*** Available records Section Begins ***
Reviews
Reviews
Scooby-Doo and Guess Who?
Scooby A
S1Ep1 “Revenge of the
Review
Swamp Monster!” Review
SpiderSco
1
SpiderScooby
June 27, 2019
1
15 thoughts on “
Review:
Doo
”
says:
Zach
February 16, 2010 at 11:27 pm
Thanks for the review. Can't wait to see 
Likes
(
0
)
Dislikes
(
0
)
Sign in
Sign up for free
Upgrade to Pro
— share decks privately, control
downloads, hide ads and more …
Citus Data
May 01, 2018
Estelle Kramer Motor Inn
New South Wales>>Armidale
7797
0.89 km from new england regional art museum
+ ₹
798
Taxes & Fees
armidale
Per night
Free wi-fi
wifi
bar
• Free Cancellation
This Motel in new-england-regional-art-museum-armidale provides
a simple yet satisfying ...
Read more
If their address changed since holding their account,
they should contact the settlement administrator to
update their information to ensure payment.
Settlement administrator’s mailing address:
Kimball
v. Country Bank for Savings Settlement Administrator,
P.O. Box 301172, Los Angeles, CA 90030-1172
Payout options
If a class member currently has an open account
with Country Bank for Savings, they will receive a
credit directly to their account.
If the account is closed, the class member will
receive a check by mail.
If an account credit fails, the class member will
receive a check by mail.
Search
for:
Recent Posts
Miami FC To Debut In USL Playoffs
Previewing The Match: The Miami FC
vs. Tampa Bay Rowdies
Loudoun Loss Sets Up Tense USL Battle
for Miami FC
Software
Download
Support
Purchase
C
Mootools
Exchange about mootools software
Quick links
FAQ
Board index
*** Available records Section Ends ***
*Task to carry out*
Repeat every line of the records above, word for word, keeping each line as it appears.

*Task response*
Reviews
Reviews
Scooby-Doo and Guess Who?
Scooby A
S1Ep1 “Revenge of the
Review
Swamp Monster!” Review
SpiderSco
1
SpiderScooby
June 27, 2019
1
15 thoughts on “
Review:
Doo
”
says:
Zach
February 16, 2010 at 11:27 pm
Thanks for the review. Can't wait to see 
Likes
(
0
)
Dislikes
(
0
)
Sign in
Sign up for free
Upgrade to Pro
— share decks privately, control
downloads, hide ads and more …
Citus Data
May 01, 2018
Estelle Kramer Motor Inn
New South Wales>>Armidale
7797
0.89 km from new england regional art museum
+ ₹
798
Taxes & Fees
armidale
Per night
Free wi-fi
wifi
bar
• Free Cancellation
This Motel in new-england-regional-art-museum-armidale provides
a simple yet satisfying ...
Read more
If their address changed since holding their account,
they should contact the settlement administrator to
update their information to ensure payment.
Settlement administrator’s mailing address:
Kimball
v. Country Bank for Savings Settlement Administrator,
P.O. Box 301172, Los Angeles, CA 90030-1172
Payout options
If a class member currently has an open account
with Country Bank for Savings, they will receive a
credit directly to their account.
If the account is closed, the class member will
receive a check by mail.
If an account credit fails, the class member will
receive a check by mail.
Search
for:
Recent Posts
Miami FC To Debut In USL Playoffs
Previewing The Match: The Miami FC
vs. Tampa Bay Rowdies
Loudoun Loss Sets Up Tense USL Battle
for Miami FC
Software
Download
Support
Purchase
C
Mootools
Exchange about mootools software
Quick links
FAQ
Board index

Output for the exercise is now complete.